** Supplied passage follows **

It's bad enough to get hit by a cyber-attack. Don't let a lawsuit hit you too.
For company executives, data breaches are traumatic. They must rush to patch data leaks and work with law enforcement while also reassuring anxious customers and employee about fraud and identity theft. And then there’s the lawsuits.
After cyber criminals strike, class action lawyers are rarely far behind. In the wake of breaches at retailers like Home Depot HD , Michaels, and Target TGT , lawyers have been quick to pounce by filing complaints seeking millions of dollars in the name of consumers.
The outcome of such cases has been mixed, but the good news for executives is they can take steps before and after a breach to minimize exposure to civil lawsuits. Here are five tips:
Run a data breach simulation
Just like other corporate emergencies, executives can practice how to respond to data breaches. Many firms run training exercises and role play scenarios to prepare their staff for a cyber attack. This helps ensure that, in the event of a breach, executive teams can respond quickly and know in advance who is responsible for what.

** End of Supplied passage **

What is needed: List every retailer that the data breach passage names as having suffered a breach. The records play no role here.

** Record set follows **

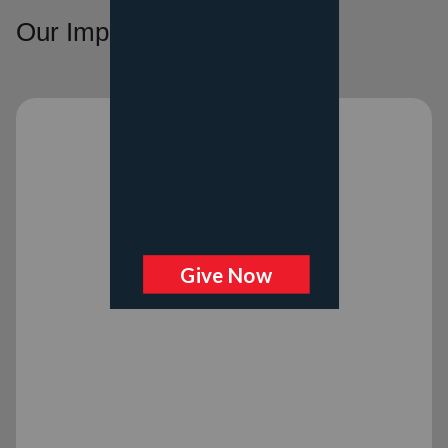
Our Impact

** End of Record set **
** Record set follows **

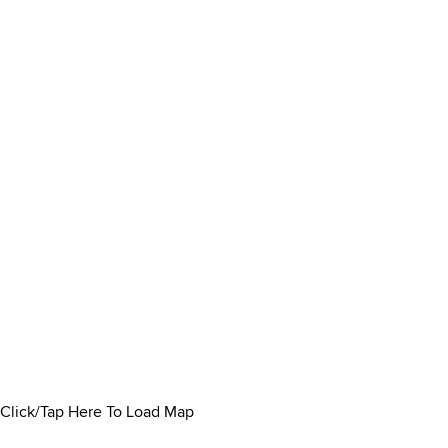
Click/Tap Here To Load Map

** End of Record set **

Task solution: Home Depot, Michaels, Target